If you're a current student or early-career professional, you're likely going to want to include some relevant coursework on your resume to help boost your odds of landing your dream job. This is especially likely to be true if your work experience is a little thin and you're looking to demonstrate that you have the skills and knowledge that potential employers are looking for.
What is relevant coursework in a resume?
Before you decide whether and how to include relevant coursework on your resume, it's helpful to understand what "relevant coursework" is. This is an option entry-level resume section that includes coursework you've completed that's relevant to the job you're applying to. This section can also be expanded to include projects, academic achievements, extracurricular activities and volunteer positions.

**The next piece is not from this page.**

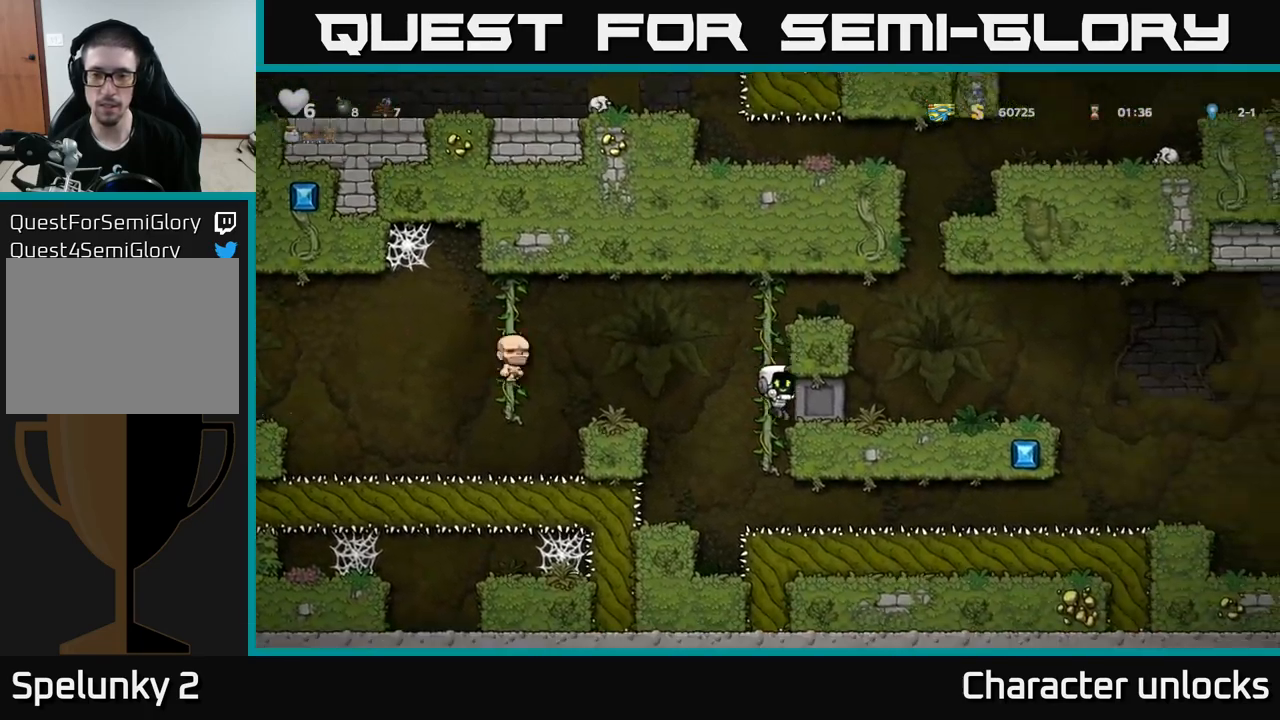
{"buttons": ["DPAD_RIGHT"], "left_stick": "center", "events": [[100, "A", "down"], [317, "A", "up"]]}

Get clear about the position you’re applying for
Clearly understanding the position you're applying for can help guide what relevant coursework you want to include in your resume. Matching the industry and functional responsibilities of the job to your coursework is a good bet. For example, if you're applying for a financial analyst position, including relevant coursework in finance, financial modeling, accounting, business or economics would be useful.
You'll always want to ensure that you tailor your course list to the job you're applying for. Therefore, if you're applying for a range of positions in disparate fields (for example, some in finance and some in science), you'll want to create multiple versions of your resumé with different course lists based on the specific courses that'd be relevant to each field.
How do you describe a course on a resume?
Generally, using the course names to describe courses on your resumé will do just fine. If you want to go into greater detail, you can use a bulleted list noting the course and school name, course dates and two to four bullets highlighting relevant learnings or achievements from the course.
If you're at a school where courses are numbered without any particularly descriptive course name, you'll likely want to include your own short course description after the course number. For example, if you took Psychology 103, and the course didn't have any additional course name, but it was focused on abnormal psychology, it'd be appropriate to list the course as "Psychology 103: Abnormal Psychology" on your resume.
How to include relevant coursework in your resume.
Here's an example of a course name-only listing of relevant coursework in a single column format (which would be similar to the education section in your resumé):
Here's an example of a course-name only listing of relevant coursework in a multi-column format, with the courses grouped into sections by topic area (which you can use to include more coursework and demonstrate expertise in multiple areas). You can adjust the number of columns based on the number of topic areas in which you want to include relevant coursework:
Finally, here's an example of a detailed coursework listing using bullet points to elaborate on the key learnings in each course. You can increase the number of text blocks as needed to add additional coursework:
Where to include relevant coursework in your resume.
If you think relevant coursework is going to be the primary feature of your experience, putting it at the top of your resume so it's in the main part of the document (where a professional experience section would normally go) is the best call. In this case, you should use the detailed coursework listing format above.
Conversely, if your relevant coursework is simply a supplement to the rest of your resume (this is likely to be the case if you already have internship or work experience), it'd be best to place it below the education section of your resume. In this case, you'll probably want tot use the single or multi-column format above, so as to maximize space for your internship and work experiences.
When to include relevant coursework.
You can consider including relevant coursework on your resume if you're a student or recent (less than a year out) graduate. In these cases, including relevant coursework in your resume is a good way to demonstrate that you have relevant expertise, even if you don't have professional experience yet.
However, if you've been in the workforce for over a year, a relevant coursework section may no longer be useful as a section in your resumé. Once you're over a year out of college, focusing on your professional experiences and achievements is a better way to demonstrate your professional chops.
Another situation in which relevant coursework wouldn't be applicable is if you're applying for a job that won't find relevant coursework useful in the hiring process. For example, if you're applying for waiter or cashier jobs, such employers won't care about your relevant coursework — instead, they'll want to know if you've had past experience in such positions and understand the industry.
Armed with this information, you'll now be able to include relevant coursework on your resume when appropriate. Used correctly, this information can help your resumé stand out to potential employers so you can land a great internship, first full-time job or early-career role.